New information received today will change the course of your life forever!!
Normally I dismissed Amy’s messages as hokey, but every time I saw Morgan these days, I had high hopes of getting some new information. My brain went instantly into a spiral of speculation, and I had to actively close down that part of it so I could focus on the task at hand.
Over the last couple of years, Chloe had got really into mead. She’d become a bit of a snob about it, actually. So when Phil and I had started planning her birthday, he’d immediately suggested a mead tasting to put her snobbery to the test. Now I had meads from all over the UK, from the country’s largest meadery to an obscure small-batch producer in Scotland who only produced a few dozen bottles a year.
Jared came into the kitchen as I was unloading them. I braced myself for the conversation; Jared was a good guy, but he wassucha lad, and I’d had enough of that on the stag do a couple of weeks ago. He and Fatima had been sixteen when they’d got together, and apparently she’d had teacher vibes even then, so I always wondered what had attracted her to him.
“It’s really good to see you, man,” I said, trying to remember the last time I’d seen him. He’d moved to Manchester a while ago for work, and he didn’t make it back very often except to see Fatima.
“Yeah, you too,” he said. “I really miss it around here.”
I grabbed the paper cups I’d bought and started lining them up behind the meads – seven cups for each of the twelve kinds. Without being asked, Jared started writing numbers on the bottom of each one so we could remember what they were.
“This is so cool of you guys,” Jared said, “making such a big deal of each other’s birthdays. I wish I were around more, but work is so busy. I’m glad Fatima has you all.”
“The shiny new job not so shiny anymore?”
“Not so new, either,” he said. “I’ve been up there almost a year now.”
“Yikes. And no sign of getting to come home?”
Jared shook his head as he started to pour out sips of the first mead into the paper cups behind it. “Nope. Gotta make manager for that. I thought I was closer to that promotion than I am. It feels so out of reach sometimes.”
I nodded in understanding, even if I didn’t, in fact, understand. “How’s it going with Fatima then?”
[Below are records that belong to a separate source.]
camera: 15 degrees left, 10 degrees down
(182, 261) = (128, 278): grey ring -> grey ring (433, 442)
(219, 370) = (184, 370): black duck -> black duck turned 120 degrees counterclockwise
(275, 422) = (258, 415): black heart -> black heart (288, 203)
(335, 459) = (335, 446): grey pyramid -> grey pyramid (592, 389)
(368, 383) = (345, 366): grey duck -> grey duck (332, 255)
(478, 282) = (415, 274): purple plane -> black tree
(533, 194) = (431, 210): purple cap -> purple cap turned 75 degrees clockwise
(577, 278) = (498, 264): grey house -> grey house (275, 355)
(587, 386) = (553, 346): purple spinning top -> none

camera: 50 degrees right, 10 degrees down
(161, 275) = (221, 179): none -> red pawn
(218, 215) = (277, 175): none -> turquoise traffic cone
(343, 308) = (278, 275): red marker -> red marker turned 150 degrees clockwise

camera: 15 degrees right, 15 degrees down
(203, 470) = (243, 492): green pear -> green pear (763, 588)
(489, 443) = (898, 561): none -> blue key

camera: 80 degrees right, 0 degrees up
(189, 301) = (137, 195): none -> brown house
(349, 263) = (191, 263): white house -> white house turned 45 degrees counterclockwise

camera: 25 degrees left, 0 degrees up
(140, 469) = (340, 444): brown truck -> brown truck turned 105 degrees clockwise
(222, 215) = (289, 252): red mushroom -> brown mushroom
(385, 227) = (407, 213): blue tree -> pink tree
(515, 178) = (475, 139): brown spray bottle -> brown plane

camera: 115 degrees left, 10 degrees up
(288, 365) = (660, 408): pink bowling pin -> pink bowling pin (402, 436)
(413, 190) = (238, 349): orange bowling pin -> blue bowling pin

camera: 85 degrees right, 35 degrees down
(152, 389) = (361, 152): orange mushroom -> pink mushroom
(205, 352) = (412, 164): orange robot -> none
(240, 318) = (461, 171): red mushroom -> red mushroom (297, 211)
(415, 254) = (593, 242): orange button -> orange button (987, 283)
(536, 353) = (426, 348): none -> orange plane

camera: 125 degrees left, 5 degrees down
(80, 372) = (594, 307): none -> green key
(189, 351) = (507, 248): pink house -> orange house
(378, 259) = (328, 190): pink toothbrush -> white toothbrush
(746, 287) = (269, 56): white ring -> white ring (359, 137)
Jared sighed, and I heard the weight of a thousand sleepless nights in it. “Mate, long distance is fuckinghard. Honestly, between you and me, I’ve been thinking about just coming back. Getting a new job. I miss my friends. I miss my house. And damn if I don’t miss Fatima all the time.”
I could empathise; I was worried I’d just handed myself the same fate by pointing Morgan towards jobs further afield.
“But I fucking love work, actually. It’s weird, because I know it’s the thing keeping me from Fatima. But when I’m there, I really love it. I sort of lose myself in it, you know?”
I nodded, but I did not, in fact, know. I certainly didn’t love my job enough to get lost in it. So I offered him the only advice I could think of; the only part of his plight I felt I could relate to.
“I think that if you care about someone, you want them to have that. Something they love doing. Even if that means you don’t get as much of them as a result.”
Jared stood up from the pour he was in the middle of and nodded, staring at me for a moment.
“Damn if that’s not the most sentimental shit I’ve ever heard you say.”
I gave a weak laugh as I felt my face go red, looking down at the cup in my hand. “Yeah, sorry.”
“No,” he said, reaching a hand out, not quite touching me but grabbing my attention. “I meant that in a good way. Everyone else is all, ‘go get that bag, Jared’. Or even ‘love comes and goes’. But I like that perspective.”
I laughed again, pouring out the last bottle of mead in the cups marked with the number twelve. “Yeah, well, it’s hard being so wise.”
“You’ve got it bad yourself, haven’t you,” he said more quietly.
I looked up at him and tried my best to look confused. “I don’t know what you’re talking about.”
“Fatima told me you and Morgan have been hanging out a lot. I don’t know her, but she seems cool.”
“She is,” I said, almost defensively, even though it was a painfully oversimplified way to describe her. “Like, really cool.”
The rest of the group broke into shouts and gasps, and I looked over to see Morgan doing her ridiculous victory dance in the middle of the group. She looked so happy. So comfortable. It made me smile.
Jared must have caught me staring. “Yep, real bad,” he said.
Fatima and Grey came into the kitchen, arms linked. Grey was wearing their rainbow cloud-pattern biker vest, which they always busted out for birthdays. They’d even dyed their hair pastel pink to match.